First, let's consider the reaction :

$$2\mathrm{Al}(s) + \mathrm{Fe}_2\mathrm{O}_3(s) \rightarrow \mathrm{Al}_2\mathrm{O}_3(s) + 2\mathrm{Fe}(s)$$

The heat change for this reaction $$\Delta H^0$$ can be calculated from the heats of formation of the reactants and the products :

$$\Delta H^0 = [\Delta H_f^0(\mathrm{Al}_2\mathrm{O}_3) + 2\Delta H_f^0(\mathrm{Fe})] - [2\Delta H_f^0(\mathrm{Al}) + \Delta H_f^0(\mathrm{Fe}_2\mathrm{O}_3)]$$

Assuming the elements in their standard states have zero enthalpy of formation, i.e.,

$$\Delta H_f^0(\mathrm{Al}) = \Delta H_f^0(\mathrm{Fe}) = 0$$, we can simplify this to :

$$\Delta H^0 = \Delta H_f^0(\mathrm{Al}_2\mathrm{O}_3) - \Delta H_f^0(\mathrm{Fe}_2\mathrm{O}_3)$$

Substitute the given heats of formation into the equation :

$$\Delta H^0 = (-1700\ \mathrm{kJ/mol}) - (-840\ \mathrm{kJ/mol}) = -860\ \mathrm{kJ/mol}$$

This is the heat of reaction for the above reaction. However, we are asked to find the heat evolved per gram of the mixture.

To find this, we need to determine the molar mass of the reactants in the reaction. The molar mass of $$\mathrm{Fe}_2\mathrm{O}_3$$ is $$2 \times 56 + 3 \times 16 = 160\ \mathrm{g/mol}$$ and the molar mass of 2 moles of $$\mathrm{Al}$$ is $$2 \times 27 = 54\ \mathrm{g/mol}$$. The total molar mass of the mixture is $$160 + 54 = 214\ \mathrm{g/mol}$$.

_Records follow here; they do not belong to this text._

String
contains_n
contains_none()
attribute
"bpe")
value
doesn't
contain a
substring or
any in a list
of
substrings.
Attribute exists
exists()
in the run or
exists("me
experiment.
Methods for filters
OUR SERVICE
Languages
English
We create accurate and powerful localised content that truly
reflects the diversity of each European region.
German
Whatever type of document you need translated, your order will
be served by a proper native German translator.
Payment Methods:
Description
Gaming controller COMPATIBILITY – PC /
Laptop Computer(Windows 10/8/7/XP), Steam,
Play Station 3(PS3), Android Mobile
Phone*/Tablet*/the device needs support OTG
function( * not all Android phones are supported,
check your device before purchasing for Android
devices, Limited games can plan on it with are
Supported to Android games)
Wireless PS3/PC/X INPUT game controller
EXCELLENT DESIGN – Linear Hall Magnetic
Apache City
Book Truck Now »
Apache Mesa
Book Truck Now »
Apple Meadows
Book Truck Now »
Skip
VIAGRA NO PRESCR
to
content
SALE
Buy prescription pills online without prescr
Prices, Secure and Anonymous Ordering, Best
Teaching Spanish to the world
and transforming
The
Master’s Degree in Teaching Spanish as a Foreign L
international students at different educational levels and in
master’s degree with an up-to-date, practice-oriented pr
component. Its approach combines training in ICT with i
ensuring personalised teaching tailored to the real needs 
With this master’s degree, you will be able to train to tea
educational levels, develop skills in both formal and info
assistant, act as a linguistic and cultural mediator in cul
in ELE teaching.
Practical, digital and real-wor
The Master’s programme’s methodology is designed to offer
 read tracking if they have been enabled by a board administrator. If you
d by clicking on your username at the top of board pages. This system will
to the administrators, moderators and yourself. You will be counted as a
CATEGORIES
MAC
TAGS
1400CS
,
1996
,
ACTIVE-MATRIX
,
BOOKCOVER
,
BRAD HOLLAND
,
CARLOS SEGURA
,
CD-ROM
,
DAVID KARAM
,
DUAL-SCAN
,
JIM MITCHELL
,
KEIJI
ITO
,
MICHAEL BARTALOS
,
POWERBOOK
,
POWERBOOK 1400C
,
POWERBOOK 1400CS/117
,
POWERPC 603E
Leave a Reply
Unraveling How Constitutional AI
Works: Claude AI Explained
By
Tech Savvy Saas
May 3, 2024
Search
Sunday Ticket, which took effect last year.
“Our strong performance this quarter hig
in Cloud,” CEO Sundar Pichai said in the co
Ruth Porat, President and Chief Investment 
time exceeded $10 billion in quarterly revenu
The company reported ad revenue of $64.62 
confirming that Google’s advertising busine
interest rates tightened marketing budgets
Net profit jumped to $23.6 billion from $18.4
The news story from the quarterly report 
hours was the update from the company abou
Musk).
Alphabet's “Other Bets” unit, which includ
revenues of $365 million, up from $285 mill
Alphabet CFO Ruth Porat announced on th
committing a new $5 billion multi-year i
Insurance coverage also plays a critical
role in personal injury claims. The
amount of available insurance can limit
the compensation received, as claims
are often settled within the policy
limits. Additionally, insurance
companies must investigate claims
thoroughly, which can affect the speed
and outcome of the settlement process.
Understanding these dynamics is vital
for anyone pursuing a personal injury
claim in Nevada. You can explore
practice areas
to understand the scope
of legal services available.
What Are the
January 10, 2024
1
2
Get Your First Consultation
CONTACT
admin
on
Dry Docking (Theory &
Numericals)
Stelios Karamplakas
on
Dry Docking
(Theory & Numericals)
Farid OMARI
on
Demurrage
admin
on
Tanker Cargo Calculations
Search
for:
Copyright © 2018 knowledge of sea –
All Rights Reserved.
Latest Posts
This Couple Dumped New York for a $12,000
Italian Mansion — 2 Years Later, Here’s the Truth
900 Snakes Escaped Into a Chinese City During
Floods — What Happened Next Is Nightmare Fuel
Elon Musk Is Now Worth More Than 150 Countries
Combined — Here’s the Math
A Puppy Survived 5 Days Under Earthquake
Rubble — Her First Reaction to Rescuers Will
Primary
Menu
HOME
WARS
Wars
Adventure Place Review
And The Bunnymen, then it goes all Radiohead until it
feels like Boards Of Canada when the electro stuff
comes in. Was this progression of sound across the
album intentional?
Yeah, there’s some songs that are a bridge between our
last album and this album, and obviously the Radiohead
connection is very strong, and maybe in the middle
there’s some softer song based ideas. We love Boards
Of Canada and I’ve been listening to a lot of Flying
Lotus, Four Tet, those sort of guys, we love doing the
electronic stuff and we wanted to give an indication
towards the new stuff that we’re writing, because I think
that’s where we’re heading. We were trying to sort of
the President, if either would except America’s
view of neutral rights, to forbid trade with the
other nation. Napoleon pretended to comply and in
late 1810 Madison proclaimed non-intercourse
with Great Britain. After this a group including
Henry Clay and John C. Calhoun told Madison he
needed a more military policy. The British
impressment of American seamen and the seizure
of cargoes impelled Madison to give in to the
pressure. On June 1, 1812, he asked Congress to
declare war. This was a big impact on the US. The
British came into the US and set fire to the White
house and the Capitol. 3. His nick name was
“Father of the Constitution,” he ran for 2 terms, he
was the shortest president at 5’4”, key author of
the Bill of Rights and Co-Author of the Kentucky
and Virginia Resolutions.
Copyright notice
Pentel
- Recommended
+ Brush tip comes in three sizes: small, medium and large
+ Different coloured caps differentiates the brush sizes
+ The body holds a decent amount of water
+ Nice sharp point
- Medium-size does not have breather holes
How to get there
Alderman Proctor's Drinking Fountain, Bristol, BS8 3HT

So, the heat evolved per gram of the mixture is $$\frac{-860\ \mathrm{kJ/mol}}{214\ \mathrm{g/mol}} = -4.0187\ \mathrm{kJ/g}$$

Rounded to the nearest integer, this value is approximately -4 kJ/g. The negative sign indicates that the heat is evolved (exothermic reaction).